A 2008 report about the Yellow River argued that severe pollution caused by factory discharges and sewage from fast-expanding cities has made one-third of the river unusable even for agricultural or industrial use. The report used data from more than 8,384 miles of the river, one of the longest waterways in the world, and its tributaries. The Yellow River Conservancy Committee, which surveyed more than 8,384 miles of the river in 2007, said 33.8% of the river system registered worse than level five. According to criteria used by the UN Environment Program, level five is unfit for drinking, aquaculture, industrial use and even agriculture. The report said waste and sewage discharged into the system last year totaled 4.29bn tonnes. Industry and manufacturing provided 70% of the discharge into the river, with households accounting for 23% and just over 6% coming from other sources.[
In 2004 the World Bank warned that the scarcity of the resource would lead to "a fight between rural interests, urban interests and industrial interests on who gets water in China." In April 2005 there were dozens of injuries in Dongyang city, Zhejiang Province, due to clashes over the nearby chemical factories of the Juxi Industrial Park accused of water pollution that harmed crops and led to deformed babies being born. According the article, a quarter of the population lacked clean drinking water and less than a third of the waste was treated. China is expected to face worsening water shortages until 2030 when the population peaks.

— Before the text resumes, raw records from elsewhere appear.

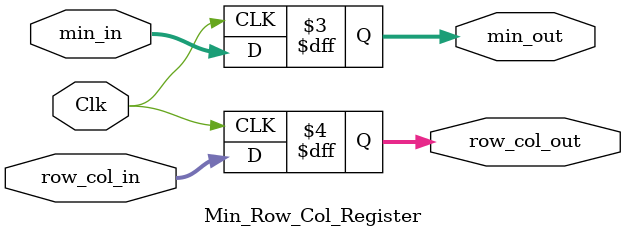
<source format=v>
`timescale 1ns / 1ps


module Min_Row_Col_Register(Clk, min_in, min_out, row_col_in, row_col_out);

    input Clk;
    input[31:0] min_in;
    input [11:0] row_col_in;
    output reg [31:0] min_out;
    output reg [11:0] row_col_out;
    
    initial begin
        min_out <= 100000;
    end
    
    always @(posedge Clk)
    begin
        min_out <= min_in;
        row_col_out <= row_col_in;
    end

endmodule

</source>
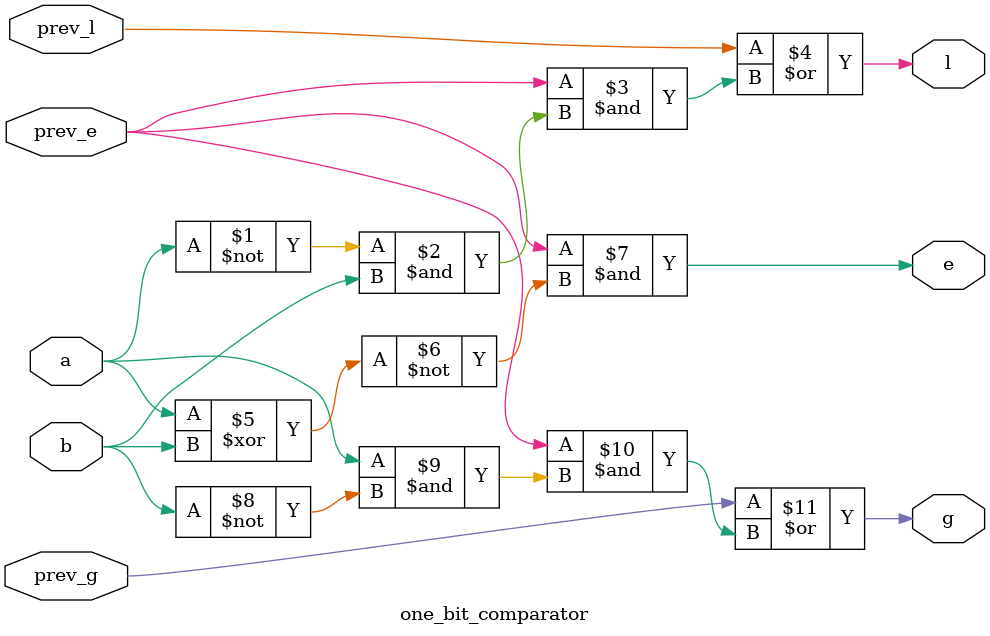
<source format=v>
module one_bit_comparator(input a,input b,input prev_l,input prev_e,input prev_g,output wire l,output wire e,output wire g);
	assign l=prev_l | (prev_e&((~a)&b));
	assign e=prev_e & (~(a^b));
	assign g= prev_g | (prev_e & (a&(~b)));
endmodule

</source>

According to an article in the Guardian, in 2005, deputy minister Qiu Baoxing stated that more than 100 out of the 660 cities had extreme water shortages. Pan Yue, deputy director of the state environment protection agency, warned that economic growth was unsustainable due to the water problems.
Chinese environmental activist and journalist Ma Jun warned in 2006 that China is facing a water crisis that includes water shortages, water pollution and deterioration in water quality. Ma argued that 400 out of 600 cities in China are facing water shortages to varying degrees, including 30 out of the 32 largest cities. Furthermore, discharges of waste water have increased continually over the years 2001-2006, so 300 million peasants’ drinking water is not safe. He warned: "In the north, due to the drying up of the surface water, the underground water has been over-extracted. The water shortage in the north could have drastic affects because almost half of China’s population lives on only 15 percent of its water. The situation is not sustainable. Though the south has abundant water, there is a lack of clean water due to serious water pollution. Even water-abundant deltas like the Yangtze and the Pearl River suffer from water shortages."
A 2006 article by the Chinese Embassy in the UK stated that approximately 300 million nationwide have no access to clean water. Almost 90% of underground water in cities are affected by pollution and as well as 70% of China’s rivers and lakes. And a 2007 China Daily article stated that large scale use of pesticide and fertilizers from agriculture also contribute to water pollution. Talk isn’t making it better, as quality of life decreases as the economy surges.
Did anyone listen?
China has had a high number of river pollution incidents recently, such as in Tai Lake, Wuxi . There was a "bloom of blue-green algae that gave off a rotten smell" stopping the main source of drinking water to 5.8 million people. By September 2007, the city had closed or given notice to more than 1,340 polluting factories, ordered to clean up by June or be permanently shut down. The closing resulted in a 15% reduction of local GDP. The severe pollution had been known for many years, but factories had been allowed to continue to operate until the crisis erupted.